DATA FOR ANALYSIS:
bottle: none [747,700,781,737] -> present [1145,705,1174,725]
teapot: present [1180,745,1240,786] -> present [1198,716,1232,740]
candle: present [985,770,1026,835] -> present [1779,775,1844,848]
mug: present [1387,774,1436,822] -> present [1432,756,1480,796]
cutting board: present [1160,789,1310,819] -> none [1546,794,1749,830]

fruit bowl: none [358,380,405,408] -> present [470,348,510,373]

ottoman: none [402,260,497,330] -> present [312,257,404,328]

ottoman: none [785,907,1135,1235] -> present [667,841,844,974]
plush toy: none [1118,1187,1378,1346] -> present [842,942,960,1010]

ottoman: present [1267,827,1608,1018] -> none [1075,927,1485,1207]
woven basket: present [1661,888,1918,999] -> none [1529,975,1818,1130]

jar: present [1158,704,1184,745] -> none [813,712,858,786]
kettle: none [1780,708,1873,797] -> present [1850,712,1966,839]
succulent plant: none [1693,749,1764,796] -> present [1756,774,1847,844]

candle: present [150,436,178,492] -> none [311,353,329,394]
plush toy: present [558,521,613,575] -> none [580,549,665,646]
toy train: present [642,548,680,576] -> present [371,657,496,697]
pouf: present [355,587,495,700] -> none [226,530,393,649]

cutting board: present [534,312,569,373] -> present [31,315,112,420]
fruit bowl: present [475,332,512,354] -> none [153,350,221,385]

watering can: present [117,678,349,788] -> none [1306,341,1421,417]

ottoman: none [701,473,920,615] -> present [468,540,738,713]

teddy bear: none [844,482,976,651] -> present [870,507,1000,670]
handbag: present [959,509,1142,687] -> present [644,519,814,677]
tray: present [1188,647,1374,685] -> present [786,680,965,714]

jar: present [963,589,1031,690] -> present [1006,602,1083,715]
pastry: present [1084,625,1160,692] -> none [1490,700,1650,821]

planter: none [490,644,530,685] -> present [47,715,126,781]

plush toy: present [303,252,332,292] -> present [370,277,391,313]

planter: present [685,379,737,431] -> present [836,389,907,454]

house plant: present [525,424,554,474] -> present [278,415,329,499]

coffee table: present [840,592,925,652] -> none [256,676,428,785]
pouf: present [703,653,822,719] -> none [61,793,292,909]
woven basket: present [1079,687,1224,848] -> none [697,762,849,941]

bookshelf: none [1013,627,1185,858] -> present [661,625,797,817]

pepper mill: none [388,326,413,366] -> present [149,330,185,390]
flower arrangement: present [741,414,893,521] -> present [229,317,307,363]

WHAT THE EXERCISE ASKS: Starting with the first line of the records above, give back each line exactly until the line with "mug: present [1387,774,1436,822]" has been given as well.

TASK ANSWER:
bottle: none [747,700,781,737] -> present [1145,705,1174,725]
teapot: present [1180,745,1240,786] -> present [1198,716,1232,740]
candle: present [985,770,1026,835] -> present [1779,775,1844,848]
mug: present [1387,774,1436,822] -> present [1432,756,1480,796]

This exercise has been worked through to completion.